[Stored records]

^^^^

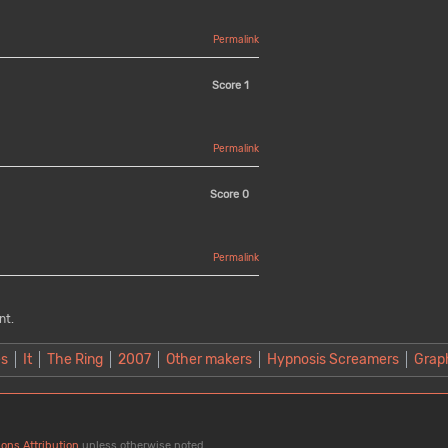
Permalink
Score
1
Permalink
Score
0
Permalink
nt.
es
It
The Ring
2007
Other makers
Hypnosis Screamers
Grap
ons Attribution
unless otherwise noted.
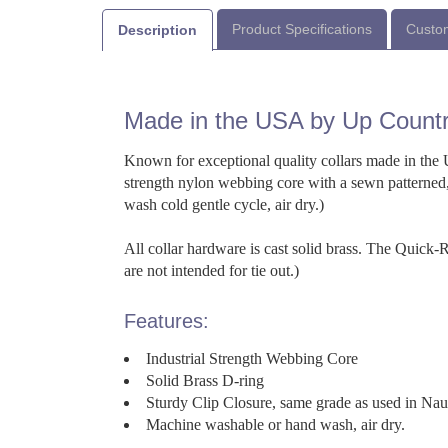
Product Specifications
Custom
Description
Made in the USA by Up Count
Known for exceptional quality collars made in the U
strength nylon webbing core with a sewn patterned,
wash cold gentle cycle, air dry.)
All collar hardware is cast solid brass. The Quick
are not intended for tie out.)
Features:
Industrial Strength Webbing Core
Solid Brass D-ring
Sturdy Clip Closure, same grade as used in Na
Machine washable or hand wash, air dry.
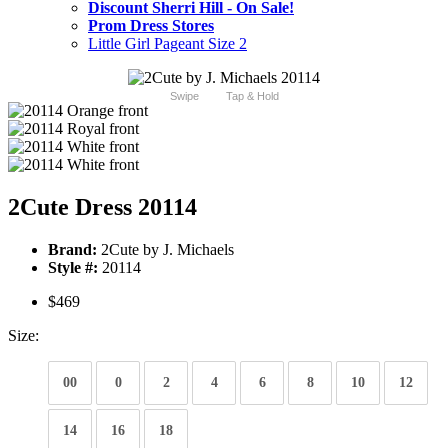
Discount Sherri Hill - On Sale!
Prom Dress Stores
Little Girl Pageant Size 2
Swipe
Tap & Hold
2Cute Dress 20114
Brand:
2Cute by J. Michaels
Style #:
20114
$469
Size:
00
0
2
4
6
8
10
12
14
16
18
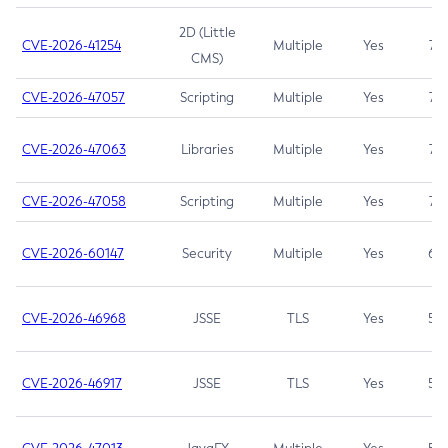
2D (Little
CVE-2026-41254
Multiple
Yes
7.5
CMS)
CVE-2026-47057
Scripting
Multiple
Yes
7.5
CVE-2026-47063
Libraries
Multiple
Yes
7.5
CVE-2026-47058
Scripting
Multiple
Yes
7.4
CVE-2026-60147
Security
Multiple
Yes
6.5
CVE-2026-46968
JSSE
TLS
Yes
5.9
CVE-2026-46917
JSSE
TLS
Yes
5.3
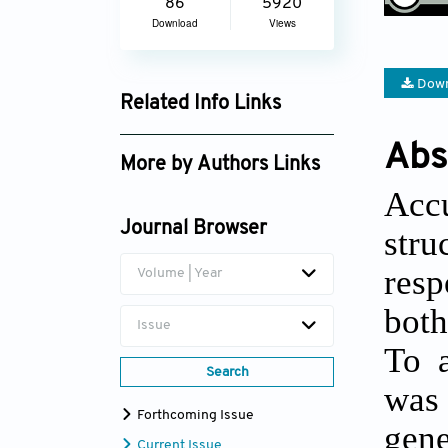
86
5920
Download
Views
Down
Related Info Links
Google Scholar
Abs
More by Authors Links
Accu
Xingyue Sun
Journal Browser
stru
resp
Volume | Year
both
Issue
To a
Search
was 
Forthcoming Issue
gen
Current Issue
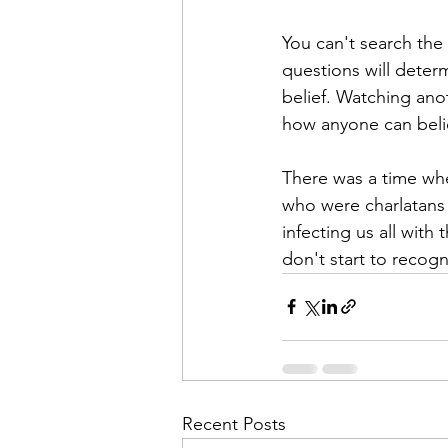
You can't search th
questions will deter
belief. Watching ano
how anyone can belie
There was a time whe
who were charlatans 
infecting us all with
don't start to recogn
Recent Posts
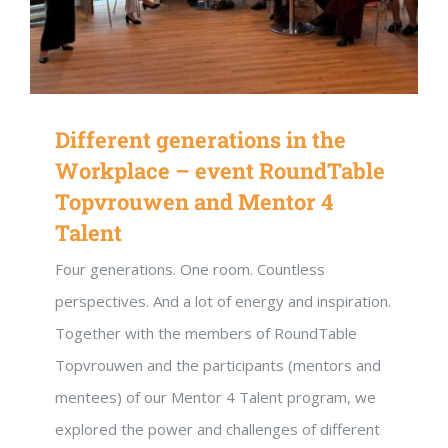
Different generations in the
Workplace – event RoundTable
Topvrouwen and Mentor 4
Talent
Four generations. One room. Countless
perspectives. And a lot of energy and inspiration.
Together with the members of RoundTable
Topvrouwen and the participants (mentors and
mentees) of our Mentor 4 Talent program, we
explored the power and challenges of different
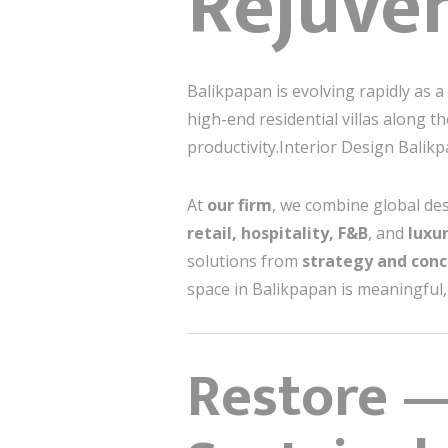
Rejuve
Balikpapan is evolving rapidly as a
high-end residential villas along 
productivity.Interior Design Balik
At
our firm
, we combine global des
retail, hospitality, F&B
, and
luxu
solutions from
strategy and conc
space in Balikpapan is meaningful, 
Restore —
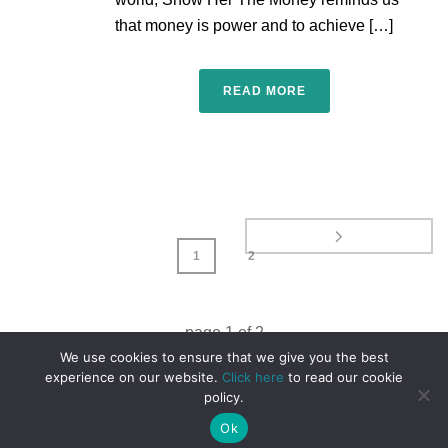
that money is power and to achieve […]
READ MORE
1
2
page
1
of
2
We use cookies to ensure that we give you the best
experience on our website.
Click here
to read our cookie
policy.
Ok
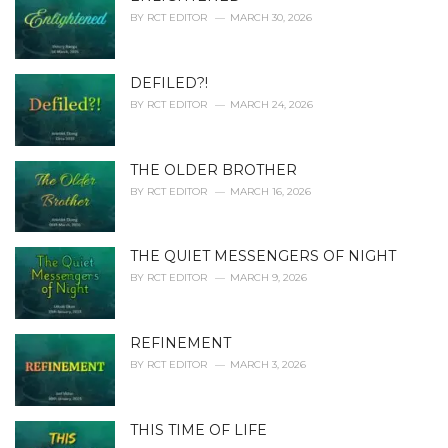
e
BY
RCT EDITOR
MARCH 30, 2026
s
:
DEFILED?!
BY
RCT EDITOR
MARCH 24, 2026
THE OLDER BROTHER
BY
RCT EDITOR
MARCH 16, 2026
THE QUIET MESSENGERS OF NIGHT
BY
RCT EDITOR
MARCH 9, 2026
REFINEMENT
BY
RCT EDITOR
MARCH 3, 2026
THIS TIME OF LIFE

^^^^

> **What is needed**: In the data above, start at the line that has "Different generations in the", stop after the line that has "mentees) of our Mentor 4 Talent program, we", and print every line in between exactly as it stands.

> **Response**:
Different generations in the
Workplace – event RoundTable
Topvrouwen and Mentor 4
Talent
Four generations. One room. Countless
perspectives. And a lot of energy and inspiration.
Together with the members of RoundTable
Topvrouwen and the participants (mentors and
mentees) of our Mentor 4 Talent program, we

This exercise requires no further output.